__WHAT TO DO__
a - Rewrite the HDF5 dataset code from "growth_numbers.append(growth_number)" up to and including "self.data_max = np.max(self.data)", putting "growth_ids" in place of "growth_numbers".
b - Extend the HDF5 dataset code past its final line.

__PASSAGE PROVIDED__
## Begin

In [1]:
"""
    The below code uses the "traditional" method to provide close fits that the model uses for standardization later.
"""

import h5py
import numpy as np
import re
from tensorflow.keras.utils import Sequence

class HDF5Dataset(Sequence):
    def __init__(self, file_path, batch_size=1000):
        self.file_path = file_path
        self.batch_size = batch_size
        
        with h5py.File(file_path, 'r') as h5:
            data = []
            growth_numbers = []

            # Iterate through the groups and match the pattern
            for key in h5.keys():
                match = re.match(r'growth_(\d+)', key)
                if match:
                    growth_number = int(match.group(1))
                    growth_numbers.append(growth_number)

                    # Extract the corresponding dataset
                    dataset = np.array(h5[key]["spot_2"])
                    data.append(dataset)
                    
            # Concatenate all the datasets and normalize
            self.data = np.vstack(data)
            self.data = self.data.astype(np.float32)
            self.data_max = np.max(self.data)
            self.data /= self.data_max
       
    def __len__(self):
        return int(np.ceil(len(self.data) / self.batch_size))

    def __getitem__(self, index):
        batch_data = self.data[index * self.batch_size:(index + 1) * self.batch_size]
        return batch_data, np.full(len(batch_data), self.data_max)


2024-05-21 18:15:17.402059: I tensorflow/core/platform/cpu_feature_guard.cc:182] This TensorFlow binary is optimized to use available CPU instructions in performance-critical operations.
To enable the following instructions: AVX2 FMA, in other operations, rebuild TensorFlow with the appropriate compiler flags.


In [2]:

# Specify the path to the HDF5 file
file_path = '/home/ferroelectric/sean/RHEED_4848_test6.h5'

# Create an instance of the HDF5Dataset generator
batch_size = 1000
data_generator = HDF5Dataset(file_path, batch_size=batch_size)

## End

__SUPPLIED DATA__

## Begin

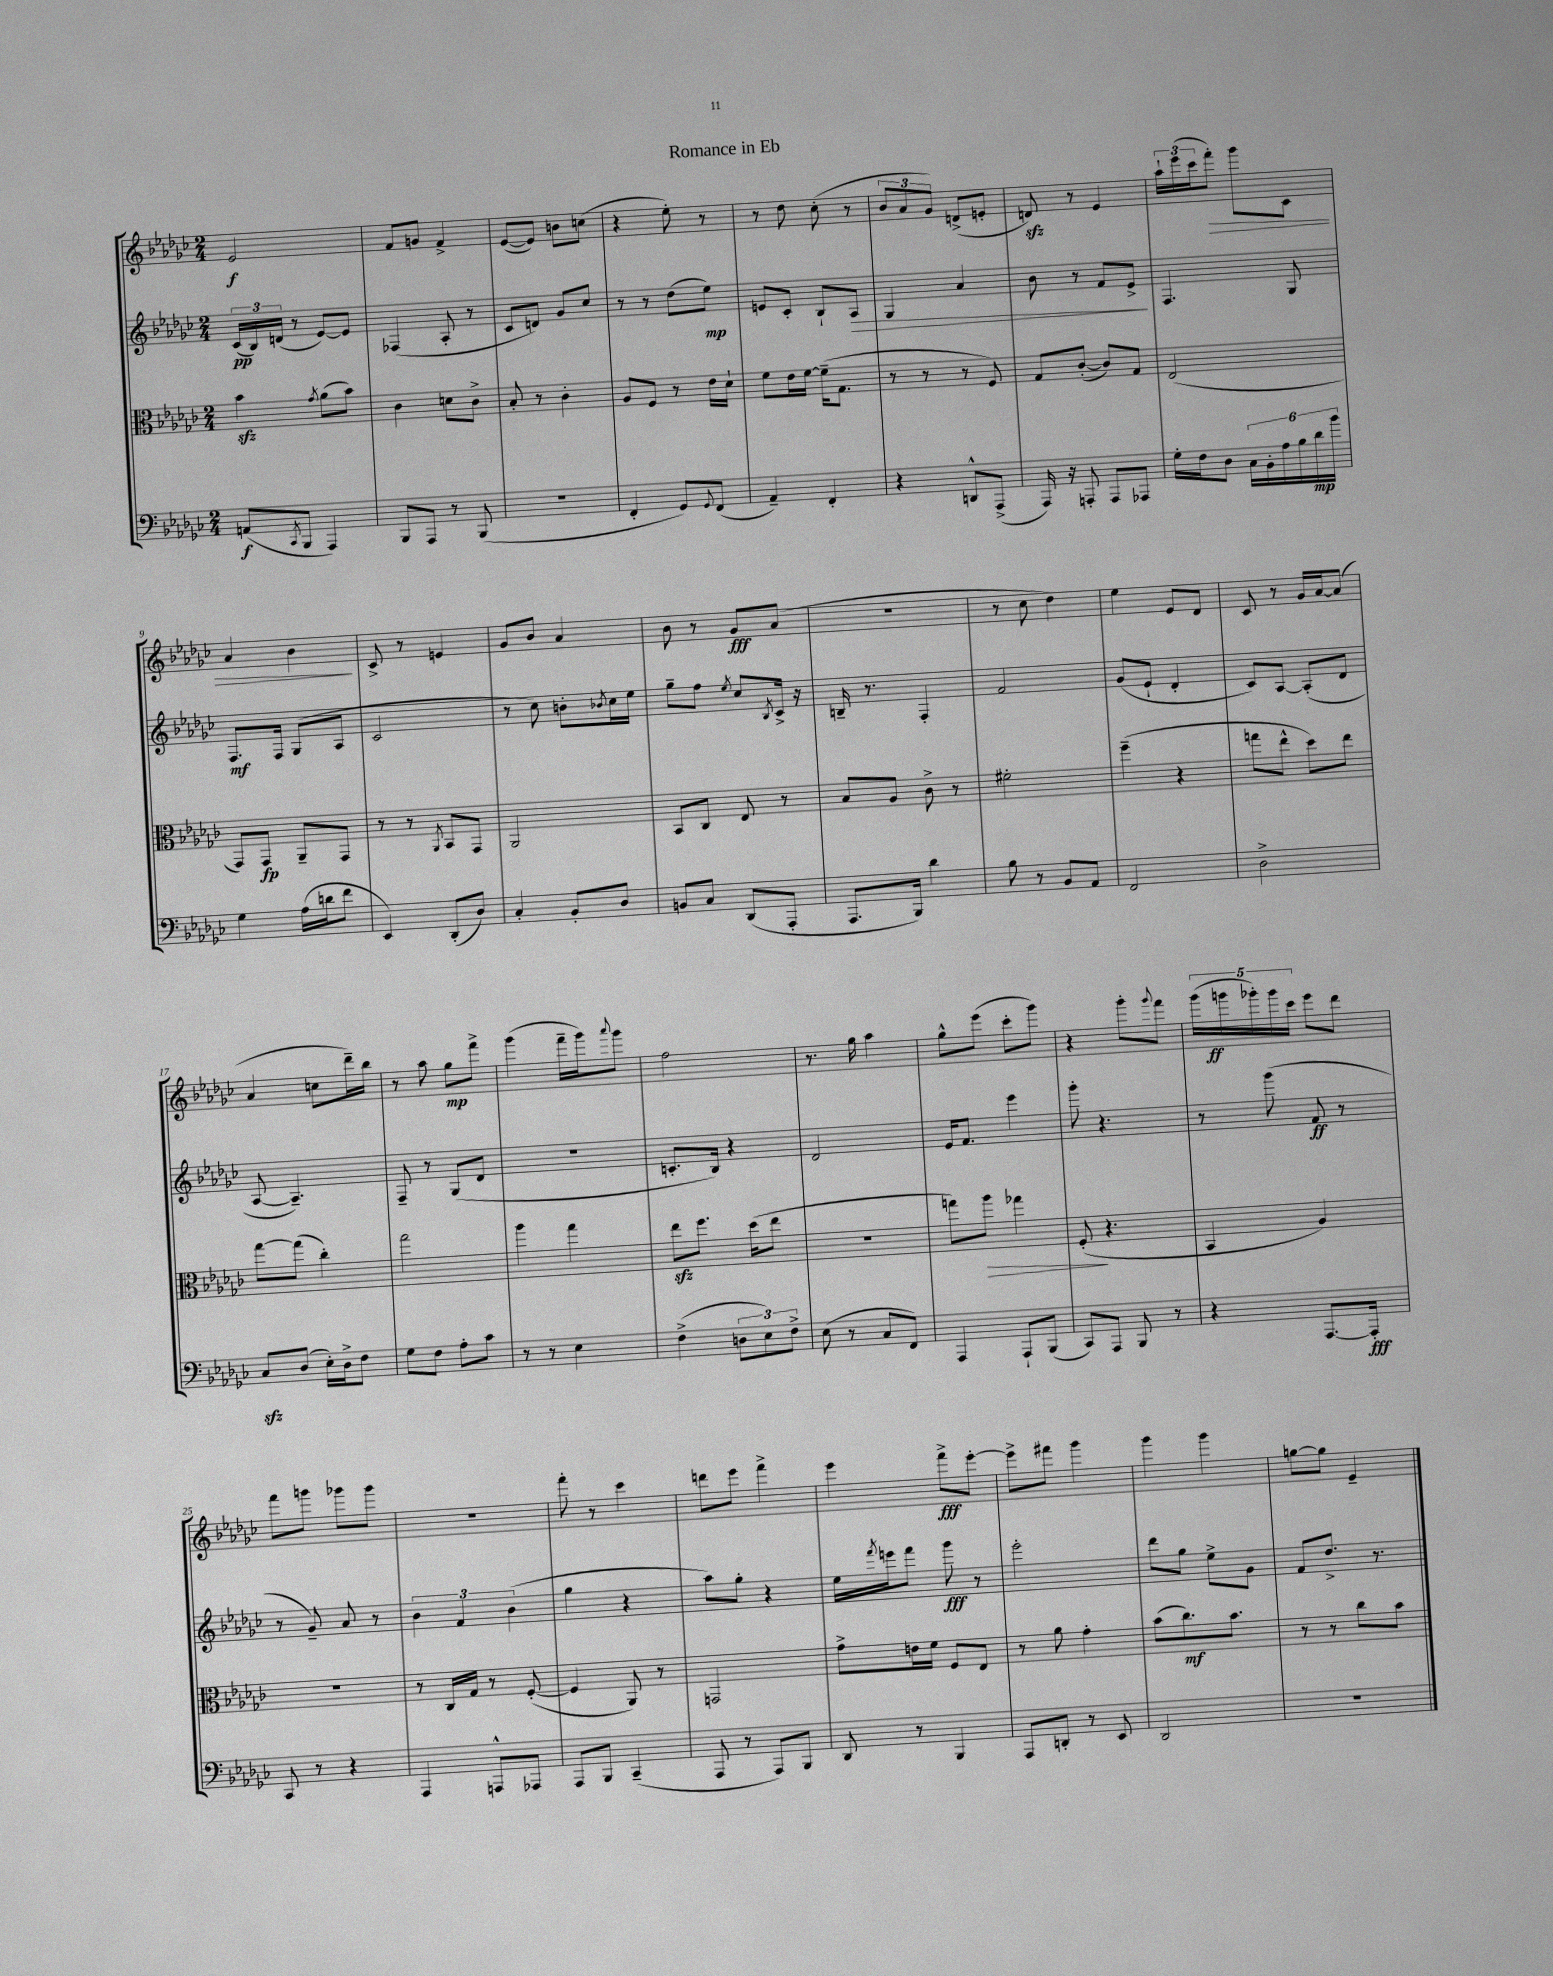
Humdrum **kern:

## End

__EXERCISE RESULTS__
a -
growth_ids.append(growth_number)

                    # Extract the corresponding dataset
                    dataset = np.array(h5[key]["spot_2"])
                    data.append(dataset)
                    
            # Concatenate all the datasets and normalize
            self.data = np.vstack(data)
            self.data = self.data.astype(np.float32)
            self.data_max = np.max(self.data)

b -
import numpy as np
from scipy.optimize import least_squares
from dask import delayed, compute
from dask.distributed import Client

# Defining the 2D Gaussian function
def gaussian2D(x_y, A, x0, y0, sigma_x, sigma_y):
    x, y = x_y
    return A * np.exp(-((x - x0)**2 / (2 * sigma_x**2) + (y - y0)**2 / (2 * sigma_y**2)))

# Computing residuals for least-squares minimization
def residuals(params, x, y, data):
    A, x0, y0, sigma_x, sigma_y = params
    model = gaussian2D((x, y), A, x0, y0, sigma_x, sigma_y)
    return (model - data).ravel()

def convert_parameters(parameters):
    A, x0, y0, sigma_x, sigma_y = parameters
    
    mean_x = x0
    mean_y = y0
    cov_x = sigma_x
    cov_y = sigma_y
    
    # Calculate theta from the covariance values
    if cov_x != 0 and cov_y != 0:
        theta = 0.5 * np.arctan(2 * cov_x * cov_y / (cov_x**2 - cov_y**2) + 1e-9)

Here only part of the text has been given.